Document source:
Ensemble Scolaire Edmond Michelet à Brive

TQ2 L’approche en termes de classes sociales demeure-t-elle pertinente pour rendre compte de la structuration de la société française actuelle ?

Dissertation s’appuyant sur un dossier documentaire

Il est demandé au candidat :

– de répondre à la question posée par le sujet ;

– de construire une argumentation à partir d’une problématique qu’il devra élaborer ;

 – de mobiliser des connaissances et des informations pertinentes pour traiter le sujet, notamment celles figurant dans le dossier ;

– de rédiger, en utilisant le vocabulaire économique et social spécifique approprié à la question et en organisant le développement sous la forme d’un plan cohérent qui ménage l’équilibre des parties.

Il sera tenu compte, dans la notation, de la clarté de l’expression et du soin apporté à présentation.

SUJET

Ce sujet comporte quatre documents.

L’approche en termes de classes sociales demeure-t-elle pertinente pour rendre compte de la structuration de la société française actuelle ?

Lecture : compte tenu des niveaux de mortalité mesurés entre 2009 et 2013, un homme cadre de 35 ans pouvait espérer vivre en moyenne encore 49 années, soit jusqu’à 84 ans au total.

Jeu de données:
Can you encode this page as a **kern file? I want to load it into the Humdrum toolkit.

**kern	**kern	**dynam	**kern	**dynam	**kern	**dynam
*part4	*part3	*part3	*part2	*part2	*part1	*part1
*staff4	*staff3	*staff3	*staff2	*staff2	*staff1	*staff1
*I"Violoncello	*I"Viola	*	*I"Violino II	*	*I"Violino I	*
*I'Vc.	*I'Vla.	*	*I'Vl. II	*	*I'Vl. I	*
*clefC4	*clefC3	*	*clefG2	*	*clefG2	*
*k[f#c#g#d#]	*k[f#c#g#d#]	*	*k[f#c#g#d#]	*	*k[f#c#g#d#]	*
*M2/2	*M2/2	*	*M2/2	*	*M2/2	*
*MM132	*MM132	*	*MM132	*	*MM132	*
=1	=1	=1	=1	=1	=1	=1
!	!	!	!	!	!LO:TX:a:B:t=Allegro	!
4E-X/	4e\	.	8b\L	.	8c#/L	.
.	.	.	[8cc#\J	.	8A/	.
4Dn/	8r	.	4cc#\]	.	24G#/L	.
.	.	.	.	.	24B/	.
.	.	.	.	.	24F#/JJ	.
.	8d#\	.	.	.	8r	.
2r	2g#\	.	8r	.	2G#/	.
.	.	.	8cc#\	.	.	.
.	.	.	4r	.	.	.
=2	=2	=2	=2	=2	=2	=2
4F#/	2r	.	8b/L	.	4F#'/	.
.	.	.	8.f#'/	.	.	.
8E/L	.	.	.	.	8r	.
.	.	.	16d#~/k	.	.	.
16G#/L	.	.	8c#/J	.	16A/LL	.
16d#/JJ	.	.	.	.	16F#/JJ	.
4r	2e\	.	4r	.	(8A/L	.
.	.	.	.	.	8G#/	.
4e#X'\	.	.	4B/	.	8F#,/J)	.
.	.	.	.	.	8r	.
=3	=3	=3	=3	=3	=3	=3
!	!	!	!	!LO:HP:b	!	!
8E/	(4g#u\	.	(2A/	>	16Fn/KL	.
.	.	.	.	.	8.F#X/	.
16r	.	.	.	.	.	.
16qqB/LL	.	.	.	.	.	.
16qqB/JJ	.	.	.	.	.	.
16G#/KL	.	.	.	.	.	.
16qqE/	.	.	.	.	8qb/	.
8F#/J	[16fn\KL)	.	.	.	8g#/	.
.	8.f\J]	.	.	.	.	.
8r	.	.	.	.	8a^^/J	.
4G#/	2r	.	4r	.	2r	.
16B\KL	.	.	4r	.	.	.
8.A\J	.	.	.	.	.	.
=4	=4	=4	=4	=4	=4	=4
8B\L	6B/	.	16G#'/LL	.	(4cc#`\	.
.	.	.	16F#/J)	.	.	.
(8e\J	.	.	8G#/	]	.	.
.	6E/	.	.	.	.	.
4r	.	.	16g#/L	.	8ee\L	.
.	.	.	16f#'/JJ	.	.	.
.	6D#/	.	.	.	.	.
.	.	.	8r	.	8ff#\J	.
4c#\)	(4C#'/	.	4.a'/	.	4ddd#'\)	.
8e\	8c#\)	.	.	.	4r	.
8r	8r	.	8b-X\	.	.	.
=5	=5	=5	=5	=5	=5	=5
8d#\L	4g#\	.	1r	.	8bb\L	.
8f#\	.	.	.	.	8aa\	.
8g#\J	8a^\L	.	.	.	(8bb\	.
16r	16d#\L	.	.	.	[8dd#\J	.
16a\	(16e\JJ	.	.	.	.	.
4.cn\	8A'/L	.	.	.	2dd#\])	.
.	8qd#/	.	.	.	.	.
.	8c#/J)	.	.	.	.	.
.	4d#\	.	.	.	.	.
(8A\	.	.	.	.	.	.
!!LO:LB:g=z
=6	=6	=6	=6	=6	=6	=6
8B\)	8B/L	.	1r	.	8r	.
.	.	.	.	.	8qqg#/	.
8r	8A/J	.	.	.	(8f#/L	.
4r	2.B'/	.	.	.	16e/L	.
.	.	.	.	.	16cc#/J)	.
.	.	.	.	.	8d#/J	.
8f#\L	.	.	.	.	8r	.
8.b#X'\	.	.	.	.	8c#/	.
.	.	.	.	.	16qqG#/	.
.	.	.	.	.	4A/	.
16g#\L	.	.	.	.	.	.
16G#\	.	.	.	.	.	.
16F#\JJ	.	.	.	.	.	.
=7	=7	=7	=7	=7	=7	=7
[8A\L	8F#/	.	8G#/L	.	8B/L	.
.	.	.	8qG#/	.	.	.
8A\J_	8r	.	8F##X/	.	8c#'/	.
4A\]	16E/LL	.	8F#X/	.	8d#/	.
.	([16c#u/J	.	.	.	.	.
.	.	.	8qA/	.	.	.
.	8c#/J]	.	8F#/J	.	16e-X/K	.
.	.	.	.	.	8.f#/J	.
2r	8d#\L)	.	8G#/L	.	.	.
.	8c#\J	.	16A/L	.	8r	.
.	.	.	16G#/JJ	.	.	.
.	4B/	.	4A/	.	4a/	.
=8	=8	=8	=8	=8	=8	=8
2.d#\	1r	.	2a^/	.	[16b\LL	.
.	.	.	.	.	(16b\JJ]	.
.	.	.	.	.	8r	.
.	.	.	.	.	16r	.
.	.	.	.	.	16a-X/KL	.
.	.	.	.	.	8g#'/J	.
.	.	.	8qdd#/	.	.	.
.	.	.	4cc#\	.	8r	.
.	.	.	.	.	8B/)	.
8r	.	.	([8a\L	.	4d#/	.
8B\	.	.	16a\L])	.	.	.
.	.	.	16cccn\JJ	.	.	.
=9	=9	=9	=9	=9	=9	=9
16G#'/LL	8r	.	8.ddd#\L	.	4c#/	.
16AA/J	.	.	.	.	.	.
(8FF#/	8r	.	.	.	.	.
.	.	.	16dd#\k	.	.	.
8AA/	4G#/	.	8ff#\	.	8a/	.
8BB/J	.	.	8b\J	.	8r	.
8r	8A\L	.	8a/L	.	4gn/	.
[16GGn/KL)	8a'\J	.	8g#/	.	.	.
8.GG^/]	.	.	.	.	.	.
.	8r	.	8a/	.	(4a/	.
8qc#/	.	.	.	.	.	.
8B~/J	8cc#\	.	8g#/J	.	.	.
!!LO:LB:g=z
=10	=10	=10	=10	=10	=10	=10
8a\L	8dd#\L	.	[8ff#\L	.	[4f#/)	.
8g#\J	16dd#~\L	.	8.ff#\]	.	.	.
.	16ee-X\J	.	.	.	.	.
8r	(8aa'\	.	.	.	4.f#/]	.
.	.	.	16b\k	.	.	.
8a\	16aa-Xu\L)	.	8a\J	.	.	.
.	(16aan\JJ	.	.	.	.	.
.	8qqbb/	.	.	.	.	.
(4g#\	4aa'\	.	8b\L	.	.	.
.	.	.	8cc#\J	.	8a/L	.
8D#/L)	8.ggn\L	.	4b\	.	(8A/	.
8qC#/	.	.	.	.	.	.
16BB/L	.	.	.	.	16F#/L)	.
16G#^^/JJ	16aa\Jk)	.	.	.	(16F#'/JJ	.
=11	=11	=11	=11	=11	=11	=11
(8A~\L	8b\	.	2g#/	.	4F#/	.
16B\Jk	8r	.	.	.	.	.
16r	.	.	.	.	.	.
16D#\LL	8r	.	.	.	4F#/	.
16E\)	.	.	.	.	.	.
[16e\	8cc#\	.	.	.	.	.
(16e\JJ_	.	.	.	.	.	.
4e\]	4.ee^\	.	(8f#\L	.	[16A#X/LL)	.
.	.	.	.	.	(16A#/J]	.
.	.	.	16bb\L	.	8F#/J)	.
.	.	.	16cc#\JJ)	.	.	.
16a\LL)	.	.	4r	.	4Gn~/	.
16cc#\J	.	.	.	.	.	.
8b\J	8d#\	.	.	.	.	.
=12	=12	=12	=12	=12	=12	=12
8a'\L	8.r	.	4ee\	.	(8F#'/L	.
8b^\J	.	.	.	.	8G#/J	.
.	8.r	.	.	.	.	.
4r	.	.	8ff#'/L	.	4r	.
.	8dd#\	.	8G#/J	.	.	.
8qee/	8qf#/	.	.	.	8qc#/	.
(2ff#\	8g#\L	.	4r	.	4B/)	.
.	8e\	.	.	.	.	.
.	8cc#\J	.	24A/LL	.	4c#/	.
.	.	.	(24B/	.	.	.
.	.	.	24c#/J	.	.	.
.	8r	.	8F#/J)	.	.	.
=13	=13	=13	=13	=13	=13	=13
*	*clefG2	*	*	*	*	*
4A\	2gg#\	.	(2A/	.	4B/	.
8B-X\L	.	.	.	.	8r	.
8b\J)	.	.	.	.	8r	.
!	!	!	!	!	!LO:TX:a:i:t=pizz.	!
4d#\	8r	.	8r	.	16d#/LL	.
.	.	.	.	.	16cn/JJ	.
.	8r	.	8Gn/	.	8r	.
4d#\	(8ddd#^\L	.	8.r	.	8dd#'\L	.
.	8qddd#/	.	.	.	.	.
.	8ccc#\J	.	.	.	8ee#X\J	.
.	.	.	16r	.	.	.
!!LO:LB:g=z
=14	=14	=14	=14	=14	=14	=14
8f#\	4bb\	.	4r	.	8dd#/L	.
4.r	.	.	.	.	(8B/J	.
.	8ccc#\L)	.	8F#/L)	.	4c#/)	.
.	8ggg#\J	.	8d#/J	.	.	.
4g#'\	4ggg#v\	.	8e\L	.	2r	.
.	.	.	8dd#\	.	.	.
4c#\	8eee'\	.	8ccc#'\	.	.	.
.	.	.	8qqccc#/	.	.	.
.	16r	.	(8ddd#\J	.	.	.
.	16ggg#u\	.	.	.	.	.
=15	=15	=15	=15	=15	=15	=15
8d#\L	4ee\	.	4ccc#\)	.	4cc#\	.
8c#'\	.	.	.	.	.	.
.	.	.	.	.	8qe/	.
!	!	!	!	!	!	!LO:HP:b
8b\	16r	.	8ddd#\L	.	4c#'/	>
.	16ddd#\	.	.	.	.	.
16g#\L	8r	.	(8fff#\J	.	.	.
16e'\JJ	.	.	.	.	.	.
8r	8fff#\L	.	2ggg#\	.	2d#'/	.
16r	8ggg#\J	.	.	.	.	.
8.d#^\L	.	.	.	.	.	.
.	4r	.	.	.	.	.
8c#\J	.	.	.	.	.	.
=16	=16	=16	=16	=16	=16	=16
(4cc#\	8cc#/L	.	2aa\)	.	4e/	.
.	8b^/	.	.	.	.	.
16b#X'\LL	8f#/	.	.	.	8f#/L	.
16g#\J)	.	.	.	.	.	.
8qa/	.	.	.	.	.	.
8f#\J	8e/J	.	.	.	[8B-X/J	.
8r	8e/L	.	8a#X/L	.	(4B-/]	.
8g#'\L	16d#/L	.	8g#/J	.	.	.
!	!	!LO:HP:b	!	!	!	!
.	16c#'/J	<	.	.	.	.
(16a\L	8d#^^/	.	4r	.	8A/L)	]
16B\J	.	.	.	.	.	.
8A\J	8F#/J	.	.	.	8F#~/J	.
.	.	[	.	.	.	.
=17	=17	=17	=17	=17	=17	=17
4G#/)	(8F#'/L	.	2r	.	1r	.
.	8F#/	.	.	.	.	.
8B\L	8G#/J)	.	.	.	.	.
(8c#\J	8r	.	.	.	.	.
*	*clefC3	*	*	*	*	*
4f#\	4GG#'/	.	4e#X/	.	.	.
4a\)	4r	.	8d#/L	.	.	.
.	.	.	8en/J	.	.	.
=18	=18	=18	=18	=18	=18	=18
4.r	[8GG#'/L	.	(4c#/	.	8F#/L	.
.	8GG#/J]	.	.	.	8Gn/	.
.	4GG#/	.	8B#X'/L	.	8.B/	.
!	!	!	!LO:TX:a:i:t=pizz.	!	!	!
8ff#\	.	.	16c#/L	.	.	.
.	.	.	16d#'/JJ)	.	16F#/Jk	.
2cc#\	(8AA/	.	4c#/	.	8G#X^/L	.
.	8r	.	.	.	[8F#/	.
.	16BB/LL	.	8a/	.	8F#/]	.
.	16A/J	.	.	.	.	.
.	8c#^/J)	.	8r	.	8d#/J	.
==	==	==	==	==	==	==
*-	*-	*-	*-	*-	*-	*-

Consignes:
[1] D'après le sujet de dissertation, jusqu'à quel âge un homme cadre de 35 ans pouvait-il espérer vivre en moyenne, compte tenu de la mortalité mesurée entre 2009 et 2013 ?
[2] Reproduisez à l'identique le passage du sujet de dissertation qui va de « Il sera tenu » jusqu'à « ans au total. ».

Corrigé détaillé:
[1] Jusqu'à 84 ans au total.

[2]
Il sera tenu compte, dans la notation, de la clarté de l’expression et du soin apporté à présentation.

SUJET

Ce sujet comporte quatre documents.

L’approche en termes de classes sociales demeure-t-elle pertinente pour rendre compte de la structuration de la société française actuelle ?

Lecture : compte tenu des niveaux de mortalité mesurés entre 2009 et 2013, un homme cadre de 35 ans pouvait espérer vivre en moyenne encore 49 années, soit jusqu’à 84 ans au total.